┌─ Records supplied

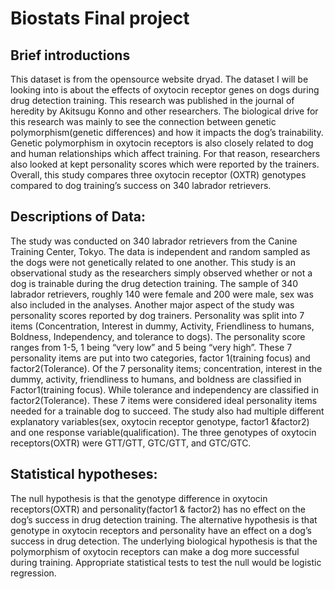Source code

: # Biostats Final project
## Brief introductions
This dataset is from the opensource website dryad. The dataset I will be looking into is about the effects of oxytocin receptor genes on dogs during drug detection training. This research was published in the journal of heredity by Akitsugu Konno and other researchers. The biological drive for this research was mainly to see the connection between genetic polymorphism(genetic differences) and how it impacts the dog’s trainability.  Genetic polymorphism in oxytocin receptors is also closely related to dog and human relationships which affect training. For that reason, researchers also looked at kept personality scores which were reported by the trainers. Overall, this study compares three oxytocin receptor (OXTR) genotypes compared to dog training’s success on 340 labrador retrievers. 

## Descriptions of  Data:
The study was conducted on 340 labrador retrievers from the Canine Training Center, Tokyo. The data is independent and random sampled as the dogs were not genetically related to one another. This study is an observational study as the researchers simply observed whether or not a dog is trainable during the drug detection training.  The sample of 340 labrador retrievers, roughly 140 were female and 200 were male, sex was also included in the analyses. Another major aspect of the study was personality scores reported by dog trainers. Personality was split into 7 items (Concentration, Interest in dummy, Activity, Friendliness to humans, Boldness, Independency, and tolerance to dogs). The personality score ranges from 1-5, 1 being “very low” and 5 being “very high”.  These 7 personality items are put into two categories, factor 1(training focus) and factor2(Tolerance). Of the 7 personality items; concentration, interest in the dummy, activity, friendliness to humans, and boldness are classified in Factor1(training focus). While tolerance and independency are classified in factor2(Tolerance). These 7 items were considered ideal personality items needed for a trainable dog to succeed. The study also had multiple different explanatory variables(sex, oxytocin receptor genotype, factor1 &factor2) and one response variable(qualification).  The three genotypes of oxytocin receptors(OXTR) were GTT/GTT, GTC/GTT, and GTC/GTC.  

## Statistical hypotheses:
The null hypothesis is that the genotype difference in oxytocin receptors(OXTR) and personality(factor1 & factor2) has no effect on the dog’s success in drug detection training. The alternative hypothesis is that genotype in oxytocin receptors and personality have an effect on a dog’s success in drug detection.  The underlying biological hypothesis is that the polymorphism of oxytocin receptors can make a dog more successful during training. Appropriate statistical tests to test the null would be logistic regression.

└─
┌─ Records supplied

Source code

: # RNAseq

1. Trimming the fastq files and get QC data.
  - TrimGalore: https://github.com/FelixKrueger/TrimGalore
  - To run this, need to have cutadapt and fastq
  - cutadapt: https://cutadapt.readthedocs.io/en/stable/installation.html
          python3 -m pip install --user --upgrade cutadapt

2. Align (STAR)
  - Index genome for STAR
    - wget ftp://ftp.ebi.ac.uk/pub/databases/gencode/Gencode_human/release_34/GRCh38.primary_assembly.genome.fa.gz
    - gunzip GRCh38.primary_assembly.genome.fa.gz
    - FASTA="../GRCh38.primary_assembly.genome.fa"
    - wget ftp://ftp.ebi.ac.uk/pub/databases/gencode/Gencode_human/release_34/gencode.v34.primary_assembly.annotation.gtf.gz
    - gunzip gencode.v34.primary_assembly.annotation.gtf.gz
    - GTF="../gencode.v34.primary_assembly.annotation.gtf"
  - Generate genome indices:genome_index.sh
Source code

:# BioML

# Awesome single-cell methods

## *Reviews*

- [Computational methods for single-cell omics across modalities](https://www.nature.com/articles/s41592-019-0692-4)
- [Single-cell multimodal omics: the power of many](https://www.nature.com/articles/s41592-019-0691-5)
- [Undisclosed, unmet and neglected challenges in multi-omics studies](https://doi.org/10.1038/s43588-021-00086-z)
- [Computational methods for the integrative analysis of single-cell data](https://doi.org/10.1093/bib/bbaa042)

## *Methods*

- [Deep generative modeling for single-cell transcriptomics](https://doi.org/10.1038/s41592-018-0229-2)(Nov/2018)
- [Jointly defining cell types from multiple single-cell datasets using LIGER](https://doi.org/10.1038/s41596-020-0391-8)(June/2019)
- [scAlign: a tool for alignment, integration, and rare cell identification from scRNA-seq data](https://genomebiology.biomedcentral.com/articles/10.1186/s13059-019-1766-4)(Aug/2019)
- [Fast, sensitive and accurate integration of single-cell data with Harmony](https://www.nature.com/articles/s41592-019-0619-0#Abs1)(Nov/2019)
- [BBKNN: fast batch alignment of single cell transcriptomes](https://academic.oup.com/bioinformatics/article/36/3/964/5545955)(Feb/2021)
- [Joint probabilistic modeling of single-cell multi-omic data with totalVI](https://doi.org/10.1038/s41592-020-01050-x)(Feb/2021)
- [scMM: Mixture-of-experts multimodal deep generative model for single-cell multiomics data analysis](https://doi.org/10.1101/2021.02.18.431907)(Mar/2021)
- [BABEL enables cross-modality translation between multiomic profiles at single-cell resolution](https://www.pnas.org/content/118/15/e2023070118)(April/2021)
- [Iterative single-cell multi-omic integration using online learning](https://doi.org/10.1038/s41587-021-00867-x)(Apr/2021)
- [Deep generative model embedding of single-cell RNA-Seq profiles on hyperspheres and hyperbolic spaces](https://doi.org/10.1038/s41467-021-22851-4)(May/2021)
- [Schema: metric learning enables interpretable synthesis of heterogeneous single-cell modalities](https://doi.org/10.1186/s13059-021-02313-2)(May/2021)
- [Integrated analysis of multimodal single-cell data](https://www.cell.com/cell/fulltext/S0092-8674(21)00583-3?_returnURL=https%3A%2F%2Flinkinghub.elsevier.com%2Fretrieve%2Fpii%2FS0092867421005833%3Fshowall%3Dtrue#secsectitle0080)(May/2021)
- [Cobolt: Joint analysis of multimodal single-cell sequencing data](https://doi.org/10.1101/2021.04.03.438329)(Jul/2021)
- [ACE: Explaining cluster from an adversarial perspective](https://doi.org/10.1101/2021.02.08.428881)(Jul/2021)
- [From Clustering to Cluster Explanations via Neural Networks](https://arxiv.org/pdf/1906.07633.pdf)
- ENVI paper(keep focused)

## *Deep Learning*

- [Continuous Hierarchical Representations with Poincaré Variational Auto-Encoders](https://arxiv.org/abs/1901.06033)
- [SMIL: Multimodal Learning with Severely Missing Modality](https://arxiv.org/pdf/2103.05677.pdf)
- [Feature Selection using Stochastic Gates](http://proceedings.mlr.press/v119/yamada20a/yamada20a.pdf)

└─
┌─ Records supplied

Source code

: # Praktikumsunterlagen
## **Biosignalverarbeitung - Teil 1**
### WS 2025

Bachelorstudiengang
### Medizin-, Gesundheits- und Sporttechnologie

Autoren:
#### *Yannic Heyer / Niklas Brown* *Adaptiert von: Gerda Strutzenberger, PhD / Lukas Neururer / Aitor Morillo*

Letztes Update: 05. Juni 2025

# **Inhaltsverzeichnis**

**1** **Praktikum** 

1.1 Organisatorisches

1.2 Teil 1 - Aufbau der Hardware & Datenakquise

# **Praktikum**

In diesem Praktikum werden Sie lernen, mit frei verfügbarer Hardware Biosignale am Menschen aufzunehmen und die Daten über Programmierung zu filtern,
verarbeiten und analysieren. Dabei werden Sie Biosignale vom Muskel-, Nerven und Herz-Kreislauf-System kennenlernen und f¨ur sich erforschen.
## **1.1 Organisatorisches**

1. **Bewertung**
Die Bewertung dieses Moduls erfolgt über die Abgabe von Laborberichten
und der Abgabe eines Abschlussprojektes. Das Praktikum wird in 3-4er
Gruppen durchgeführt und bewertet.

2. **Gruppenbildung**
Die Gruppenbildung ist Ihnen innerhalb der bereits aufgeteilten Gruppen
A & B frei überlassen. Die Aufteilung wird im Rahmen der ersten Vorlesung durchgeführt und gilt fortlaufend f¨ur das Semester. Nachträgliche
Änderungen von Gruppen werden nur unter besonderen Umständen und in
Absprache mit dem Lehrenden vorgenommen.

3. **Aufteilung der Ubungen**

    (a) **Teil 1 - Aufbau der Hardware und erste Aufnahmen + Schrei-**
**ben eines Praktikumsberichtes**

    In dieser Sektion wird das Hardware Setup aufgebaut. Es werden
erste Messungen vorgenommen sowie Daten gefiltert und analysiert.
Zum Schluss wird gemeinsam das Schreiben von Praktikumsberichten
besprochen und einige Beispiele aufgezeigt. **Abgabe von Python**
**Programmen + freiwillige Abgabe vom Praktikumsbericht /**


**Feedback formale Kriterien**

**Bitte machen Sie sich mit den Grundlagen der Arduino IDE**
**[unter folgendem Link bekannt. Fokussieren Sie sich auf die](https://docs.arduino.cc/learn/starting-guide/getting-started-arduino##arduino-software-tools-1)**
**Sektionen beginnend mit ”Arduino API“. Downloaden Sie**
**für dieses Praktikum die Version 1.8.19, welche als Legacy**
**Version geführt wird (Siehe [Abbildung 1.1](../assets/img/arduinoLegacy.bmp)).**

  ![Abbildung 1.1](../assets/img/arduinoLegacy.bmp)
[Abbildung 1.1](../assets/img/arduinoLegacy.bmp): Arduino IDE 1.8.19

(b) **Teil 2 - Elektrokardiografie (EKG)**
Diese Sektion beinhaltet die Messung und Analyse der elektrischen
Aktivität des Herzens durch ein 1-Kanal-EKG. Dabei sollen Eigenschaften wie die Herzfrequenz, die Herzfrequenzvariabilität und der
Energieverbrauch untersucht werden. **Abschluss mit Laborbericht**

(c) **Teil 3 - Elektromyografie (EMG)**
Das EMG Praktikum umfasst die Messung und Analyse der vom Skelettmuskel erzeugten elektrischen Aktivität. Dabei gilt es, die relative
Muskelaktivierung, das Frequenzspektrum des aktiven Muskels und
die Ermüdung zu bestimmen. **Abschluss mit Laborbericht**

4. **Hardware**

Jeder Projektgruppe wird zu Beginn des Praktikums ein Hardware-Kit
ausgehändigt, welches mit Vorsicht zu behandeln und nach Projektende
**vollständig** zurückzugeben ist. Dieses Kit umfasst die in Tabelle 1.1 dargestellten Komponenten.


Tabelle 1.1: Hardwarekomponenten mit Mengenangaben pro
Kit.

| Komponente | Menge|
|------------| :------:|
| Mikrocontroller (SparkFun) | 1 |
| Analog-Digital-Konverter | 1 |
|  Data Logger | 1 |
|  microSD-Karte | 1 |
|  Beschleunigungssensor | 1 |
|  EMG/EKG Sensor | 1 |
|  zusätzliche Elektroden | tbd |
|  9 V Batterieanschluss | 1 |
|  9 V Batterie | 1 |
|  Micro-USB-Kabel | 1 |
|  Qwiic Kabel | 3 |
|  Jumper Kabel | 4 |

└─

--- What to produce ---
Set down, from the entries above, exactly the lines from the one with "## *Deep Learning*" up to and including the one with "- [Feature Selection", and no other lines.

--- Reply ---
## *Deep Learning*

- [Continuous Hierarchical Representations with Poincaré Variational Auto-Encoders](https://arxiv.org/abs/1901.06033)
- [SMIL: Multimodal Learning with Severely Missing Modality](https://arxiv.org/pdf/2103.05677.pdf)
- [Feature Selection using Stochastic Gates](http://proceedings.mlr.press/v119/yamada20a/yamada20a.pdf)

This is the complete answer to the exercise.